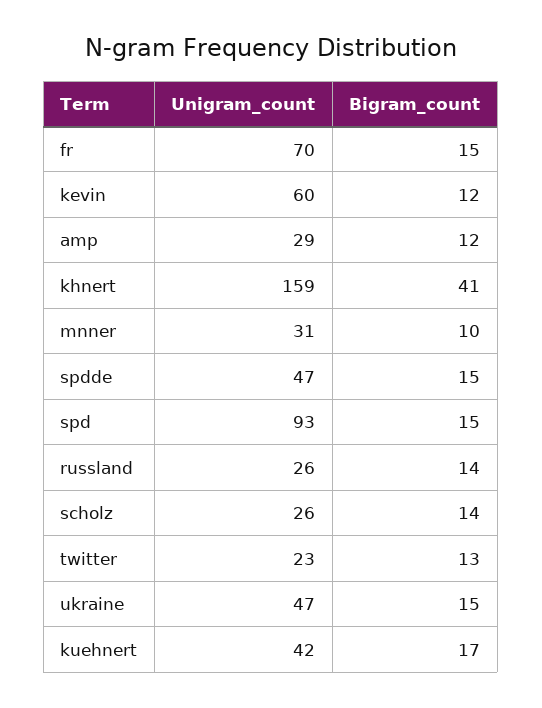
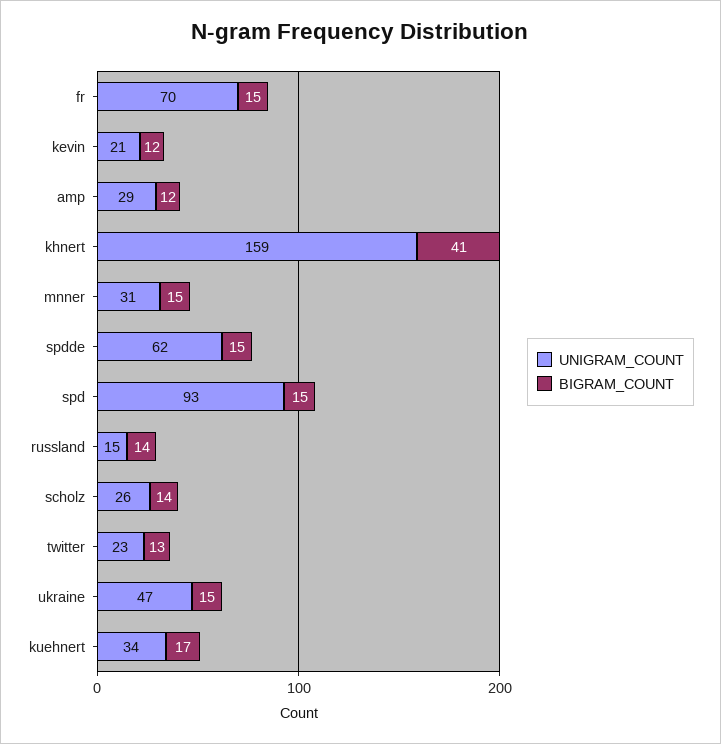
  {
    "Unigram_count": {
      "fr": 70,
-     "kevin": 60,
+     "kevin": 21,
      "amp": 29,
      "khnert": 159,
      "mnner": 31,
-     "spdde": 47,
+     "spdde": 62,
      "spd": 93,
-     "russland": 26,
+     "russland": 15,
      "scholz": 26,
      "twitter": 23,
      "ukraine": 47,
-     "kuehnert": 42
+     "kuehnert": 34
    },
    "Bigram_count": {
      "fr": 15,
      "kevin": 12,
      "amp": 12,
      "khnert": 41,
-     "mnner": 10,
+     "mnner": 15,
      "spdde": 15,
      "spd": 15,
      "russland": 14,
      "scholz": 14,
      "twitter": 13,
      "ukraine": 15,
      "kuehnert": 17
    }
  }

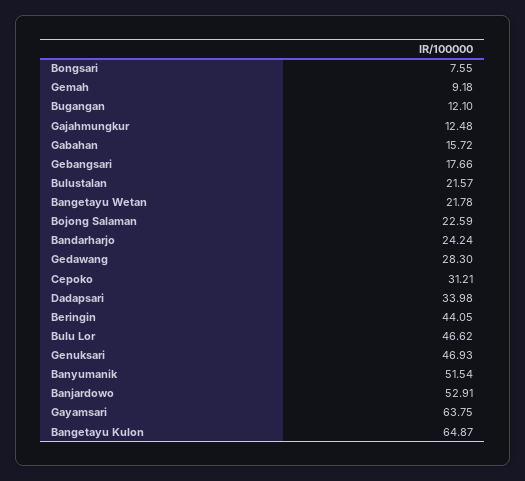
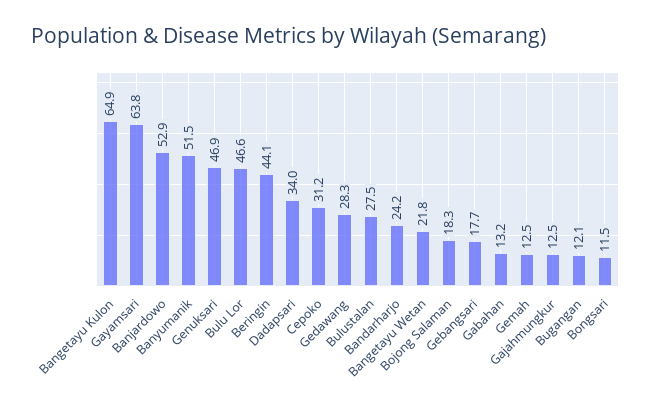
  {
-   "Bongsari": 7.55,
+   "Bongsari": 11.5,
-   "Gemah": 9.18,
+   "Gemah": 12.5,
    "Bugangan": 12.1,
    "Gajahmungkur": 12.48,
-   "Gabahan": 15.72,
+   "Gabahan": 13.2,
    "Gebangsari": 17.66,
-   "Bulustalan": 21.57,
+   "Bulustalan": 27.5,
    "Bangetayu Wetan": 21.78,
-   "Bojong Salaman": 22.59,
+   "Bojong Salaman": 18.3,
    "Bandarharjo": 24.24,
    "Gedawang": 28.3,
    "Cepoko": 31.21,
    "Dadapsari": 33.98,
    "Beringin": 44.05,
    "Bulu Lor": 46.62,
    "Genuksari": 46.93,
    "Banyumanik": 51.54,
    "Banjardowo": 52.91,
    "Gayamsari": 63.75,
    "Bangetayu Kulon": 64.87
  }

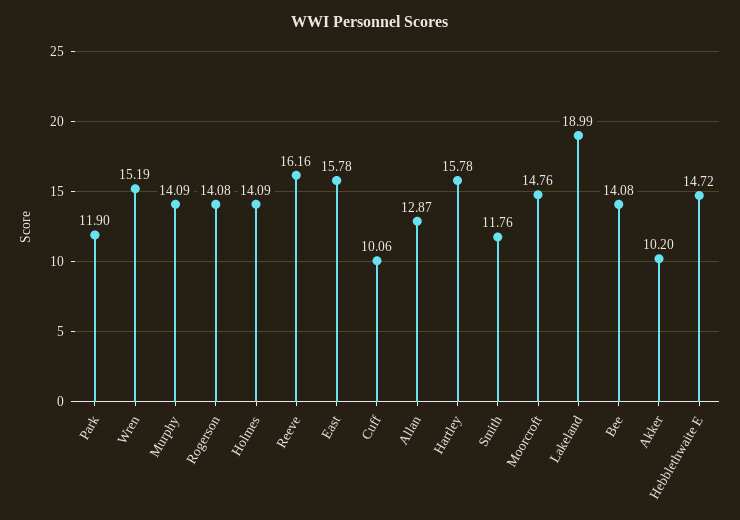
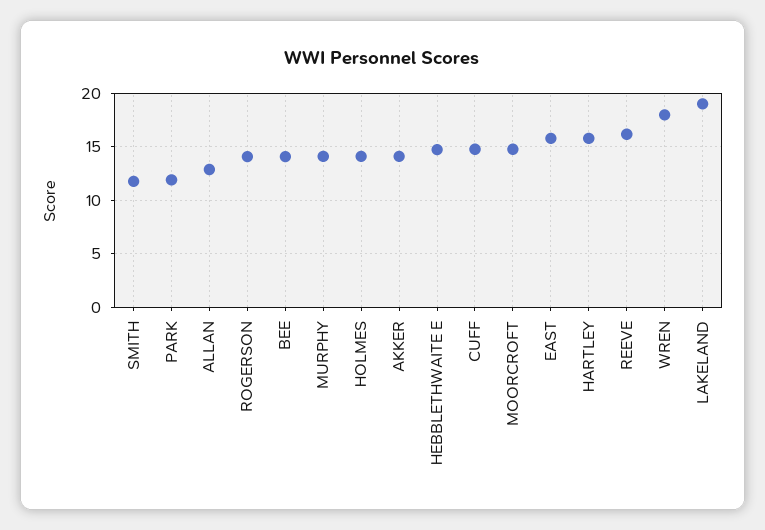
  {
    "Park": 11.9,
-   "Wren": 15.19,
+   "Wren": 18,
    "Murphy": 14.09,
    "Rogerson": 14.08,
    "Holmes": 14.09,
    "Reeve": 16.16,
    "East": 15.78,
-   "Cuff": 10.06,
+   "Cuff": 15,
    "Allan": 12.87,
    "Hartley": 15.78,
    "Smith": 11.76,
    "Moorcroft": 14.76,
    "Lakeland": 18.99,
    "Bee": 14.08,
-   "Akker": 10.2,
+   "Akker": 14,
    "Hebblethwaite E": 14.72
  }

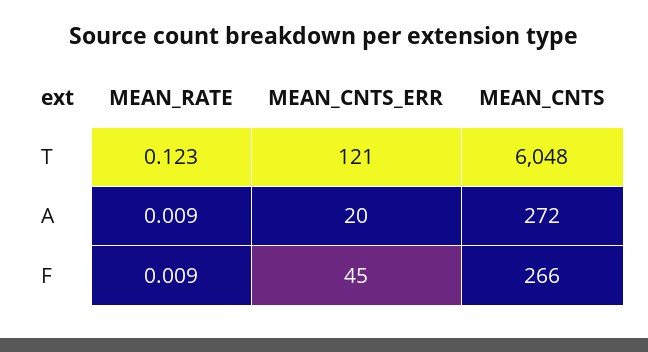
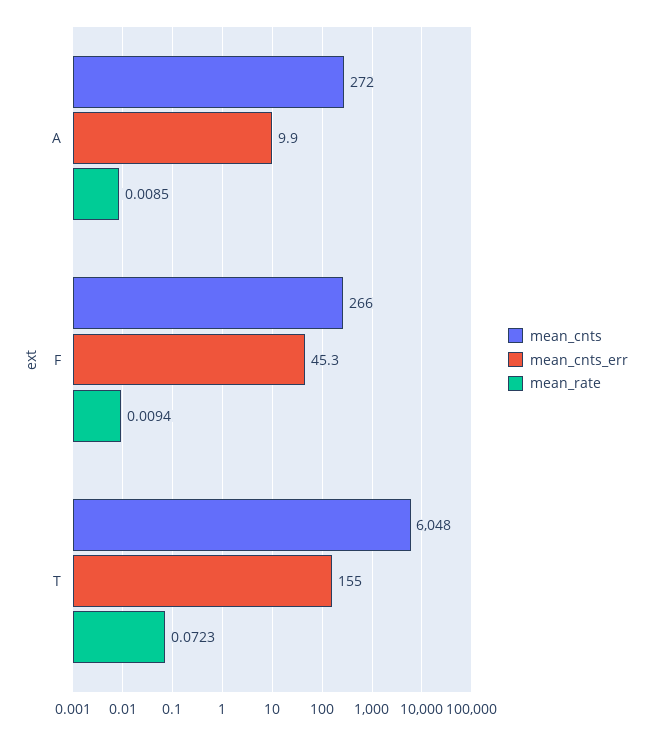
  {
    "MEAN_RATE": {
-     "T": 0.123,
+     "T": 0.0723,
      "A": 0.0085,
      "F": 0.0094
    },
    "MEAN_CNTS_ERR": {
-     "T": 121,
+     "T": 155,
-     "A": 20,
+     "A": 9.9,
      "F": 45.3
    },
    "MEAN_CNTS": {
      "T": 6048,
      "A": 272,
      "F": 266
    }
  }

===============

Across the listing above, report every line where "kuehnert" occurs.

-     "kuehnert": 42
+     "kuehnert": 34
      "kuehnert": 17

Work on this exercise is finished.